▶ [SUPPLIED TEXT]:

•••••

A 3 × 2 repeated measures ANOVA, with Session (pre-test, post-test, and follow-up) as within-group factors and Group (expert- and parent-delivered training) as the between-group variables, was run on the raw scores obtained on each measure to identify specific (on spatial-simultaneous WM), near (on spatial-sequential WM) and far (on visuospatial abilities and everyday memory) transfer, and maintenance effects². Interactions were analyzed using post hoc analyses, applying Bonferroni’s adjustment for multiple comparisons. The α-value was set at 0.05 for all statistical tests and at 0.004³ for interactions.

Specific Effects. Spatial-Simultaneous Working Memory Tasks

Passive Spatial-Simultaneous Working Memory Task

The main effect of Session was significant (F_2,74 = 57.74, p < 0.001, ${\mathrm{\eta }}_{\mathrm{p}}^{\mathrm{2}}$ = 0.609), while the main effect of Group was not (F_1,37= 0.12, p = 0.73). Participants’ performance improved from the pre-test to the post-test and follow-up sessions (MDiff. = –1.67, p < 0.001; MDiff. = –2.11, p < 0.001, respectively), while the latter two did not differ.

•••••

▶ [TASKS]:
A: Answer these questions from the working-memory analysis passage, please:
(i) What α-value was set for all statistical tests?
(ii) Which adjustment for multiple comparisons was applied in the post hoc analyses?
(iii) On the passive spatial-simultaneous task, was the main effect of Group significant?
B: Go on with the working-memory analysis passage from its final sentence, "while the latter two did not differ."
The rows have no role in this.

Dataset entries:
•••••

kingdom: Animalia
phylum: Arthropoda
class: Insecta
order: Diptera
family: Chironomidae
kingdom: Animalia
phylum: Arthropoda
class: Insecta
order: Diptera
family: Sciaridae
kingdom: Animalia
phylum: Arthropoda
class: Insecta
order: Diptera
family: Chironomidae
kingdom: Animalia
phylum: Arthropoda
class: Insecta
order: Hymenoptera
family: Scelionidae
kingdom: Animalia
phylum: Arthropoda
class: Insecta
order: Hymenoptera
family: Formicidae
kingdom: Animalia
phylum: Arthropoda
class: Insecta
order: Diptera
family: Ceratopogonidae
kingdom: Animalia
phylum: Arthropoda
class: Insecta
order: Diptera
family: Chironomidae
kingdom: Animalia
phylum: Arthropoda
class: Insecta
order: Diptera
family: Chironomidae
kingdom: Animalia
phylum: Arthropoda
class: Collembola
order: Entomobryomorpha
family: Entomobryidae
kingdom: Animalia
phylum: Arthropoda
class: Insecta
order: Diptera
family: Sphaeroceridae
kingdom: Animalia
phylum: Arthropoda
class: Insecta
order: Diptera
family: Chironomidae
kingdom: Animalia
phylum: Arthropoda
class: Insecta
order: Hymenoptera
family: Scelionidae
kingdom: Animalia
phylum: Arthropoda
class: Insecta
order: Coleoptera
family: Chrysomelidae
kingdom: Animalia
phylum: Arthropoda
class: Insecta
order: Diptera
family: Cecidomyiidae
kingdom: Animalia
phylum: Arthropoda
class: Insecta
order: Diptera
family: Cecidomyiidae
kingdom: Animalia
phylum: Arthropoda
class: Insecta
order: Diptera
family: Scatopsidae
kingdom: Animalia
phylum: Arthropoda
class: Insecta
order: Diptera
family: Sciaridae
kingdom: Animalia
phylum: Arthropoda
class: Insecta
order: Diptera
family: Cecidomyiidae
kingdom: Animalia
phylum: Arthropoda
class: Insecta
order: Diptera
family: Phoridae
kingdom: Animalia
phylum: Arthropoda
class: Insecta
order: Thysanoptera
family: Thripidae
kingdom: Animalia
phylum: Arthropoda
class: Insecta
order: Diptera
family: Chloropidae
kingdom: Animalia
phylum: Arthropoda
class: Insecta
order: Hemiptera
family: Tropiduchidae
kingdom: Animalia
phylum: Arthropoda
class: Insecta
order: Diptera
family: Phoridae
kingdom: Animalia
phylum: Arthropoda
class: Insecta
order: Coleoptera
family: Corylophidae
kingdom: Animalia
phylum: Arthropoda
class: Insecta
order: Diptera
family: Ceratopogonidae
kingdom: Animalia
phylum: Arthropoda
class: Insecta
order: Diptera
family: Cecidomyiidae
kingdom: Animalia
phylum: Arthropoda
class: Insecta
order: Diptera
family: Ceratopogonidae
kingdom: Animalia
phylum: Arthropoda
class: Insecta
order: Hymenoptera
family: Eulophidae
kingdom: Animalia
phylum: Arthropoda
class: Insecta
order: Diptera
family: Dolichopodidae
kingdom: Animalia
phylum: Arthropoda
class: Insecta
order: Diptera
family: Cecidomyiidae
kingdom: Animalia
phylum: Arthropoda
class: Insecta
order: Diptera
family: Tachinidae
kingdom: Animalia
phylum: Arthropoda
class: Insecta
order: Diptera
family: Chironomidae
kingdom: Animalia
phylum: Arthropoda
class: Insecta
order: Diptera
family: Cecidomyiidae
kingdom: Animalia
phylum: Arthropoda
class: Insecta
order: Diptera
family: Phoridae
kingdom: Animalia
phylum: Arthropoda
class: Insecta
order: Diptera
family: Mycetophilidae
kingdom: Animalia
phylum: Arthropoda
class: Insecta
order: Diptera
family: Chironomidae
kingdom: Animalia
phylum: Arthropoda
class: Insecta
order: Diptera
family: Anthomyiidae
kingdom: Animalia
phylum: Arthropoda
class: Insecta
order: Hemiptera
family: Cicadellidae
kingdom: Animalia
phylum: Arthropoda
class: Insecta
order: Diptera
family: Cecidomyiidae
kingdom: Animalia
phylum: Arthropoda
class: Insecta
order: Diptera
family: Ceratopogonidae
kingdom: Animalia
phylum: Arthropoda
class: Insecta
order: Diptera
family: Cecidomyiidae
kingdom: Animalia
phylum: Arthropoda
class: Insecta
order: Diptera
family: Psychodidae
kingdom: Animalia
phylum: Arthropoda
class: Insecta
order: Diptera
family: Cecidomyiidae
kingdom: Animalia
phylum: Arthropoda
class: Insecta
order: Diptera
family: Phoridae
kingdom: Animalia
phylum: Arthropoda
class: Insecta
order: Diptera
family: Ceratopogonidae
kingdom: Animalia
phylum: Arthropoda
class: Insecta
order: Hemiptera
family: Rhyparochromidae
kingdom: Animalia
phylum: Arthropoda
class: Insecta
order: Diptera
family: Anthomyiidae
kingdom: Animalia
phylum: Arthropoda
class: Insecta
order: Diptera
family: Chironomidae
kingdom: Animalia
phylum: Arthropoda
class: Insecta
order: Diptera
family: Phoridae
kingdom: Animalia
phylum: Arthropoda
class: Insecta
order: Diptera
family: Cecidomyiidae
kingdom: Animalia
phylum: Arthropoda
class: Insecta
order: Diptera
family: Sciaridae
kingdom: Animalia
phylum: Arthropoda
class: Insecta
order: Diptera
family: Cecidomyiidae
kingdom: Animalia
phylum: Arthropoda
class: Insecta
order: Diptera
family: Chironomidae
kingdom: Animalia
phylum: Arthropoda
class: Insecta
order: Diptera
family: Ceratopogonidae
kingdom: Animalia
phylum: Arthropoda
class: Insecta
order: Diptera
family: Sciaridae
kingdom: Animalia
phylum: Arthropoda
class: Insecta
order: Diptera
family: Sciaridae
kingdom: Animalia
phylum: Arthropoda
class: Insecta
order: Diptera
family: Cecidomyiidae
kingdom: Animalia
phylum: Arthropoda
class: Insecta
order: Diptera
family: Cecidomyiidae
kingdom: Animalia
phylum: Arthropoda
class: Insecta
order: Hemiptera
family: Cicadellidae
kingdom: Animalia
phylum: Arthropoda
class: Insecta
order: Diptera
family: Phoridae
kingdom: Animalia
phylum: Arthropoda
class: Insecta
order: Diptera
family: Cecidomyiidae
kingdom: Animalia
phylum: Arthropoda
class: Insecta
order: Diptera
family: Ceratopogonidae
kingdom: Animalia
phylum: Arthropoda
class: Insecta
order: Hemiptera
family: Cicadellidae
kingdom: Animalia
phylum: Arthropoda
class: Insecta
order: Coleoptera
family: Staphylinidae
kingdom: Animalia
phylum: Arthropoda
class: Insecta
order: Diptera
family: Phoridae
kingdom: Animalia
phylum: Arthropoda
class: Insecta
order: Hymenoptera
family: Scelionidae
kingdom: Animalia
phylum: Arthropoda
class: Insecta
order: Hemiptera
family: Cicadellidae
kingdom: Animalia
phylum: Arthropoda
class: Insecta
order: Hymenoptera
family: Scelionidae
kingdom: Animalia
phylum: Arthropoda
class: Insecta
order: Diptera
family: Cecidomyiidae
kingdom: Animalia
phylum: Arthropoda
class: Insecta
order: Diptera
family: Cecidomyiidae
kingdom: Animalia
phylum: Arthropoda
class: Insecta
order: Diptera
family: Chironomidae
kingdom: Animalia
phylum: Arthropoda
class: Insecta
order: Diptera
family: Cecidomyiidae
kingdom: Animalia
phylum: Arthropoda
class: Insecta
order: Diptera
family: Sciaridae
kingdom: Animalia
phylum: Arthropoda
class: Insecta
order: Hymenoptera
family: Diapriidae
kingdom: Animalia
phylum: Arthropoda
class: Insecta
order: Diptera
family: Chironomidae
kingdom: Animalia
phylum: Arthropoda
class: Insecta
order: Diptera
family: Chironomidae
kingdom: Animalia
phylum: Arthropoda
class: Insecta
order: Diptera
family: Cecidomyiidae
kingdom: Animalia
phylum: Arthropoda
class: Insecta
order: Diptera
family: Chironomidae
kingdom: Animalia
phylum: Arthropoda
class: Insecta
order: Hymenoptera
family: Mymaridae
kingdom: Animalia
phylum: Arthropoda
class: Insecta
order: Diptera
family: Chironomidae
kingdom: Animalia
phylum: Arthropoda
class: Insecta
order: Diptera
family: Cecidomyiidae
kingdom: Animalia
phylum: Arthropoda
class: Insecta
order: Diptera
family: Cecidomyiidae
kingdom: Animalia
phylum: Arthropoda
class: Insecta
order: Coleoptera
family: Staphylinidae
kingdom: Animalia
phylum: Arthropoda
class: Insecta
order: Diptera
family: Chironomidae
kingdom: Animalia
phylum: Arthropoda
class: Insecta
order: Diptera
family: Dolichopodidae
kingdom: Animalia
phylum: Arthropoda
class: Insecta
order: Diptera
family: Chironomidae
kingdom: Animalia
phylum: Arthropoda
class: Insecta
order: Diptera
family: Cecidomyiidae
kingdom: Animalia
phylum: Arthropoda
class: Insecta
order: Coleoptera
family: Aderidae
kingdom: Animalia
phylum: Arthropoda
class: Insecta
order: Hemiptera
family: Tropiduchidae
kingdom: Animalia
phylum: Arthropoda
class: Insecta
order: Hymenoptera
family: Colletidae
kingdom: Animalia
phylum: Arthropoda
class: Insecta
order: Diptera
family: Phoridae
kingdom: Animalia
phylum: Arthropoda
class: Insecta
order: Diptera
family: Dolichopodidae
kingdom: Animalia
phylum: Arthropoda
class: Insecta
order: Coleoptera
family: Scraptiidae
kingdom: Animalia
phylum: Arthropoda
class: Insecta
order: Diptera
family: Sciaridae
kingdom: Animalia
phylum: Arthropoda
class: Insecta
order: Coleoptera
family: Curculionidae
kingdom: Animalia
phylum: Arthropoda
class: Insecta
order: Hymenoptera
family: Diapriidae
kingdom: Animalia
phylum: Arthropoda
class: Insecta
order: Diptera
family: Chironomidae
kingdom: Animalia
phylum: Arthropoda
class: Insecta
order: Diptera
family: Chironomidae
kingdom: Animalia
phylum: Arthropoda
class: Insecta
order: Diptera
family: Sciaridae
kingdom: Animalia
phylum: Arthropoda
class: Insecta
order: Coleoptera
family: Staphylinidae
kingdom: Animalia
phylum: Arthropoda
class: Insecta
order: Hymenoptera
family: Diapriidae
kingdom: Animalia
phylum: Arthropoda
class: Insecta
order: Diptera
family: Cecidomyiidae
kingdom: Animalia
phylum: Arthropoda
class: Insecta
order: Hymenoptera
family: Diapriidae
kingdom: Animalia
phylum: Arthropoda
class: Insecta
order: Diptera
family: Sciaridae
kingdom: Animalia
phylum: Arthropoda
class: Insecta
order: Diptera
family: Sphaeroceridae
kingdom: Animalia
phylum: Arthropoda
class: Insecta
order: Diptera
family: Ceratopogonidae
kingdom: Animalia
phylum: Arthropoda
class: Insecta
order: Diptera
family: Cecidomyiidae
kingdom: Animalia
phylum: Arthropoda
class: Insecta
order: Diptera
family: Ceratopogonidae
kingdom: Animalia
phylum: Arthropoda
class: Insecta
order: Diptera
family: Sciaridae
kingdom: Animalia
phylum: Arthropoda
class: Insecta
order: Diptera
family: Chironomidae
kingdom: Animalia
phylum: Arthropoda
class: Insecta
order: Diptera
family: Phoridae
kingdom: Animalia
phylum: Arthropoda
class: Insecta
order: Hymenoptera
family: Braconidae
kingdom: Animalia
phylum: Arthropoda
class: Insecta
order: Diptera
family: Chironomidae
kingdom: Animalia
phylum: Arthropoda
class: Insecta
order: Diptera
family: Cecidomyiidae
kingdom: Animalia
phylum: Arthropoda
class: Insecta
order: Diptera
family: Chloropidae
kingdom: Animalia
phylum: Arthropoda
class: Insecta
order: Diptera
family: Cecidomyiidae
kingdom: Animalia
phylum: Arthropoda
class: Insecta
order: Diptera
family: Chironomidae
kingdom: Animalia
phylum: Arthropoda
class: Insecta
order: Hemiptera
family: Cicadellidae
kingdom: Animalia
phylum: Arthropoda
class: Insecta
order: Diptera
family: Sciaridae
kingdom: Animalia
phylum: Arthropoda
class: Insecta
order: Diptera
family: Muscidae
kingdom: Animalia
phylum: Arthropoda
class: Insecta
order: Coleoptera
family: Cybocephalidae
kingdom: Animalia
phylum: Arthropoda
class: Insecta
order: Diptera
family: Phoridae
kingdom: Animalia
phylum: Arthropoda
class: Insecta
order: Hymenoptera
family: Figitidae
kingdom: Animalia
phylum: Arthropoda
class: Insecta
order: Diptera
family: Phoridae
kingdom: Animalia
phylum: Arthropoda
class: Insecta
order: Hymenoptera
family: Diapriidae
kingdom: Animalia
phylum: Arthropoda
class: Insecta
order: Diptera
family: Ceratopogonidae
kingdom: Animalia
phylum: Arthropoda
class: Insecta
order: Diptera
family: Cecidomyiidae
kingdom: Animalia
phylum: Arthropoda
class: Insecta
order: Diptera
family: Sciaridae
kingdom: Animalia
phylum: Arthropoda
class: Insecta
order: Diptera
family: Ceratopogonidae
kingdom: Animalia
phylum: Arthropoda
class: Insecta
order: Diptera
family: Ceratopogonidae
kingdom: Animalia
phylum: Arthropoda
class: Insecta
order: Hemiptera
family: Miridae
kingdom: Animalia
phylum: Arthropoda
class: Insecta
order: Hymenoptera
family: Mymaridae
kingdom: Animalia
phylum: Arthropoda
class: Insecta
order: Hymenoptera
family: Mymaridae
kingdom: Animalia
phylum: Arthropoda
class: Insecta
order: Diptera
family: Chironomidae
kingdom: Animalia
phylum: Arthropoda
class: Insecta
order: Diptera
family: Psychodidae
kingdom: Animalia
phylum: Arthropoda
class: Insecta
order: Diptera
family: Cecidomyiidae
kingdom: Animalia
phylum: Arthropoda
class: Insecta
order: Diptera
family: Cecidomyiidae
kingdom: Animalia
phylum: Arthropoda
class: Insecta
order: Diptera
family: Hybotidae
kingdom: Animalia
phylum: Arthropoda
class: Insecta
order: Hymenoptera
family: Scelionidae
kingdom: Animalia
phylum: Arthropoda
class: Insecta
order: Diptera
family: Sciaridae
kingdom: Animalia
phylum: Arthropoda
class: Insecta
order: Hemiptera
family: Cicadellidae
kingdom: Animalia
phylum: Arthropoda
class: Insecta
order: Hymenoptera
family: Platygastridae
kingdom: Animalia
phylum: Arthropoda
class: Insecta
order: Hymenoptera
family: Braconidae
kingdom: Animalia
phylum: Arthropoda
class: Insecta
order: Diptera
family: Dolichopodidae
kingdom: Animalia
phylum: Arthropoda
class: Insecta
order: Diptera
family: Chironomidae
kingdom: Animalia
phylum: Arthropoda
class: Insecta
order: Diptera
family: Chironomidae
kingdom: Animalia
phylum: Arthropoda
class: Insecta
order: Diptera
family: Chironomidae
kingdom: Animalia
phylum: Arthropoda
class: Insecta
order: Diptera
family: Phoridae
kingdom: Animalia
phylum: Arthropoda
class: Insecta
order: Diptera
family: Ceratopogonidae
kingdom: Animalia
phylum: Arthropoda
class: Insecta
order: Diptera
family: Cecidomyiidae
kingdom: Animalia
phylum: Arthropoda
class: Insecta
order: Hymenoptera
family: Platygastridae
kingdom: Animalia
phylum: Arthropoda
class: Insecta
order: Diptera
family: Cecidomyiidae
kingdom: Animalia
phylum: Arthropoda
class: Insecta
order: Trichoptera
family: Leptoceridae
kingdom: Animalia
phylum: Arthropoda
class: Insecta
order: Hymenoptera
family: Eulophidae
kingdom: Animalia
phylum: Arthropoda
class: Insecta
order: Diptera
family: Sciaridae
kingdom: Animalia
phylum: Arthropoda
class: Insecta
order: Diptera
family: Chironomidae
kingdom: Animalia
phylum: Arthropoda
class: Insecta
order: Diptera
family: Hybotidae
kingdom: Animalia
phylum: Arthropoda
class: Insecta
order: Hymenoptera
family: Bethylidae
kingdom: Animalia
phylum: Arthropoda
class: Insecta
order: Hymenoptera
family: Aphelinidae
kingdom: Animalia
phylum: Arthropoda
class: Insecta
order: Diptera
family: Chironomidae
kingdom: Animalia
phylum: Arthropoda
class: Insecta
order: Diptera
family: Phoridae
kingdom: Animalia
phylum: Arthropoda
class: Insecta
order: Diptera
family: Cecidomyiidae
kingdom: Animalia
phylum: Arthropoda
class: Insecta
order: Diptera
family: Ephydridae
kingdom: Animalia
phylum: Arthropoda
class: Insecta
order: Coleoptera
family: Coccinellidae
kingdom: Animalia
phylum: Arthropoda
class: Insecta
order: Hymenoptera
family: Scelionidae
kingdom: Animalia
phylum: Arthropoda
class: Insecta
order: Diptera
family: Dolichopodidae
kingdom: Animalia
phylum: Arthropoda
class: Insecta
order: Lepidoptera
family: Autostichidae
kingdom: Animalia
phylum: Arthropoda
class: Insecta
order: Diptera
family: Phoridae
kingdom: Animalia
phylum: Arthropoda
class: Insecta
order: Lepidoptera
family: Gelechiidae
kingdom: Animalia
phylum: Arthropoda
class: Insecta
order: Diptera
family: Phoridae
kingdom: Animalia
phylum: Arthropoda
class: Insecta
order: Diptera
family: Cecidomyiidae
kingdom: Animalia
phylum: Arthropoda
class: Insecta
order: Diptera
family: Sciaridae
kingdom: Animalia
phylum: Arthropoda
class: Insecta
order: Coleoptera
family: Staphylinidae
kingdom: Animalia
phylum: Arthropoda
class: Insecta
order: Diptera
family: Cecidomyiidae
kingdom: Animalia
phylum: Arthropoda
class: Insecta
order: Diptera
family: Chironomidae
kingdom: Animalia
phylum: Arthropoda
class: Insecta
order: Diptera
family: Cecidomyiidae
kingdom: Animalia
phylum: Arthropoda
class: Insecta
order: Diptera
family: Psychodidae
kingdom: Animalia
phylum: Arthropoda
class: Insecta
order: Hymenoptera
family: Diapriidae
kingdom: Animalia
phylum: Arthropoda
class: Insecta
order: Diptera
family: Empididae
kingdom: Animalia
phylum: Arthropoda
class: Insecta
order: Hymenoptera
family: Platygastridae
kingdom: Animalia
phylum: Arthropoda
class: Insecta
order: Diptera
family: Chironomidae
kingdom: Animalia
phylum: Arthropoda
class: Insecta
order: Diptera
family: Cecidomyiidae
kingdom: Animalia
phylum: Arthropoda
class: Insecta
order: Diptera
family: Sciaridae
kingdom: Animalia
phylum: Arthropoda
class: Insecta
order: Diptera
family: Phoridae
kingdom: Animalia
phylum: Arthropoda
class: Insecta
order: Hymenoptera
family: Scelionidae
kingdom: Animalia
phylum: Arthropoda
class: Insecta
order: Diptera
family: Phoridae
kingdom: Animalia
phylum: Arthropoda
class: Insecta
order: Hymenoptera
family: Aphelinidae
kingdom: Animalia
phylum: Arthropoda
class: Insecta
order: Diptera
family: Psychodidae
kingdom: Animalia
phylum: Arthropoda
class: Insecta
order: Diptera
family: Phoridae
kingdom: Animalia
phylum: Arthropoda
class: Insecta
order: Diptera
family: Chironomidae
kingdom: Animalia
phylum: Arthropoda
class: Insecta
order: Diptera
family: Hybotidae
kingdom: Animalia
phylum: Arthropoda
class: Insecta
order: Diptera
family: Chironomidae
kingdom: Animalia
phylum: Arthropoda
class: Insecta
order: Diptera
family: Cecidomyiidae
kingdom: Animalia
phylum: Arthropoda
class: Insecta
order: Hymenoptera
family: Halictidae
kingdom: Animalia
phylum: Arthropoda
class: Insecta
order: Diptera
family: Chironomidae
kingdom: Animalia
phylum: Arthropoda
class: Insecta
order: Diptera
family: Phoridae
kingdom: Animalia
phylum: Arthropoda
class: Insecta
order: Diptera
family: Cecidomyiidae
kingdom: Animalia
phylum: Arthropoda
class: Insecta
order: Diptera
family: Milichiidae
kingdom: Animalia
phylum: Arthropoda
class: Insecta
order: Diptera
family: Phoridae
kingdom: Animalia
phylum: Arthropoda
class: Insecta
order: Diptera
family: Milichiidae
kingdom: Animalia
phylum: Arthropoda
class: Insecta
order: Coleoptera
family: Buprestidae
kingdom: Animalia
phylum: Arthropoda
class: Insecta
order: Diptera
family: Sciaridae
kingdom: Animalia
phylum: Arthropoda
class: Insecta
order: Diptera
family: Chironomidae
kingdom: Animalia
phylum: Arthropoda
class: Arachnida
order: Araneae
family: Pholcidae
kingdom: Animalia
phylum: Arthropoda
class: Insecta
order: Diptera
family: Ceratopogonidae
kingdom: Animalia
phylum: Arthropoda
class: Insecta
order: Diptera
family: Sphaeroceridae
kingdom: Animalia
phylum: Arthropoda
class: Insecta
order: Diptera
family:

•••••

▶ [TASK ANSWERS]:
A:
(i) 0.05
(ii) Bonferroni's adjustment
(iii) No (F_1,37 = 0.12, p = 0.73)

B:
The Session × Group interaction was also significant (F_2,74= 9.62, p < 0.001, ${\mathrm{\eta }}_{\mathrm{p}}^{\mathrm{2}}$ = 0.206). Subsequent post hoc comparisons showed that participants in the “Expert” group performed significantly better in the post-test and follow-up sessions than in the pre-test session (MDiff. = –2.55, p < 0.001; MDiff. = –2.75, p < 0.001, respectively), with no significant differences between post-test and follow-up, indicating a maintenance effect. The “Parent” group showed significant improvements only from pre-test to follow-up (MDiff. = –1.47, p < 0.001). The two groups’ performance did not differ at pre-test, post-test, or follow-up.

Active Spatial-Simultaneous Working Memory Task

The main effect of Session was significant (F_2,74= 61.16, p < 0.001, ${\mathrm{\eta }}_{\mathrm{p}}^{\mathrm{2}}$ = 0.623). Generally speaking, participants’ performance improved from the pre-test to the post-test and follow-up sessions (MDiff. = -1.83, p < 0.001; MDiff. = -2.49, p < 0.001), but did not improve significantly from the post-test to the follow-up session. Neither the effect of Group (F_1,37= 0.28, p = 0.867, ${\mathrm{\eta }}_{\mathrm{p}}^{\mathrm{2}}$ = 0.001) nor the Session × Group interaction (F_2,74= 2.89, p = 0.062, ${\mathrm{\eta }}_{\mathrm{p}}^{\mathrm{2}}$ = 0.073) were significant.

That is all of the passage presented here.